FD 5 - EVA #2 Prep, Airlock preparations & outfitting. Electrical, O and N lines and water lines will be connected between the Node and the Airlock. The shuttle will be used to pressurize the N and O lines, vents will be installed in the Airlock, and the lines will be purged of any contaminants into the station's air. Setup winds down, close hatches, and leak checks

FD 6 - EVA #2 preparations. Hatch will be removed from the equipment lock and attached to the crew lock space, Helm's spacesuit will be installed in the airlock and attached to systems to prove the airlock can support the suit in power, communications, etc. A new pre-breath procedure will be demonstrated. Oxygen masks will be used for 2 hours and 20 minutes and the crew will use hoses to move back to the Lab where they exercise on the bycycle ergometer for 10 minutes to inprove their absorbtion of oxygen and flushing of the nitrogen from their bodies improving adaptation to 100% oxygen. After that, they will return to the airlock, reduce its pressure to 10.2 PSI, and begin donning their spacesuits and prebreathing 100% oxygen again in their suits. The new procedure was required by the inability to easily reduce the station's air pressure as was done on the shuttle. The station was designed for sea level pressure for experiments and equipment (like off the shelf laptops and other electronic equipment). The airlock can be depressurized to 10.2 by forcing air into the station, but after that the air in the crewlock is the only air lost overboard when reducing to vacuum. This procedure replaced a earlier idea of having the EVA crew 'camp out' in the equipment lock overnight before a EVA, isolated from the rest of the station, and with an air pressure barrier between modules which would slow any emergency hatch opening.

FD 7 - EVA #2 Install 2 air tanks. Astronauts Michael Gernhardt, James Reilly, Estimated Time: 5 hours, 30 minutes. Installation of the first set of 2 High-Pressure Gas Tanks - one oxygen tank and one nitrogen tank - onto the Joint Airlock. Gernhardt will release the latches holding the first tank in the payload bay to allow the SSRMS, to lift the tanks up to the airlock. The shuttle RMS could not place the tanks in the right area of the airlock to make it possible for the astronauts to man handle the tanks into proper position, but the tanks can be lifted by the RMS although no contingency is envisioned where this would be needed. Meanwhile, Reilly will be installing foot platforms and handrails on the airlock. Then, Reilly and Gernhardt will take the tank as Helms releases it from the arm next to their mounting points. Astronauts will then guide the tank onto a guide post sticking out from the airlock, serving to eliminate rotational motion and keeping it in position to attach to its mounting points, and attach the tanks to the airlock. They will attach it to the airlock and then connect cables from the airlock to the tank. The process will start over again for the installation of the second tank. As Reilly is connecting the cables between the airlock and second tank, Gernhardt will place insulating covers on several airlock fixtures. If arm failures were to prevent the attachment of the air tanks, they would be reflown on a later mission. The shuttle RMS can't reach the mounting location for these tanks.

FD 8 - OFF duty time & EVA #3 preperations. The 2 shuttle spacesuits will be installed in the airlock in preperations for the next days , tools removed from the airlock, SAFER checkout.

• ENTRIES PROVIDED:
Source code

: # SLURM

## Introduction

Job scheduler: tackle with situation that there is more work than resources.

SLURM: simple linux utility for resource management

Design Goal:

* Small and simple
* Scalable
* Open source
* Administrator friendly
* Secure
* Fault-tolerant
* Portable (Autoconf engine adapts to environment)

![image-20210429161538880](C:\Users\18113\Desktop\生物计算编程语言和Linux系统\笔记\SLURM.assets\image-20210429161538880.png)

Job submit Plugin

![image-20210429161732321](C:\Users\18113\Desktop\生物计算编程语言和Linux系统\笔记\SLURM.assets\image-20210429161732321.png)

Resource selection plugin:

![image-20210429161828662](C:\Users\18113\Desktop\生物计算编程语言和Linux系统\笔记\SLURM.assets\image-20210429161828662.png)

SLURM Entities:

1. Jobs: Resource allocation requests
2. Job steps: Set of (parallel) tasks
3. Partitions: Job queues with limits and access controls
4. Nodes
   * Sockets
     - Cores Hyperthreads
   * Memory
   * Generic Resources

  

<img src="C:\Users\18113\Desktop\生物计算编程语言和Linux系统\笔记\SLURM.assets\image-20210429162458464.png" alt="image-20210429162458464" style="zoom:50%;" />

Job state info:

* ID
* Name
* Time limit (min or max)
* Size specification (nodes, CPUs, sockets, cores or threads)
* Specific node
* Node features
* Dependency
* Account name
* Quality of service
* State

• TASK A:
In the airlock flight-day schedule, to what pressure is the airlock reduced before the crew start donning their spacesuits?
• TASK B:
Reproduce the airlock flight-day schedule verbatim from "FD 8 - OFF duty" to "airlock, SAFER checkout.".

• ANSWER SPACE A:
10.2 PSI

• ANSWER SPACE B:
FD 8 - OFF duty time & EVA #3 preperations. The 2 shuttle spacesuits will be installed in the airlock in preperations for the next days , tools removed from the airlock, SAFER checkout.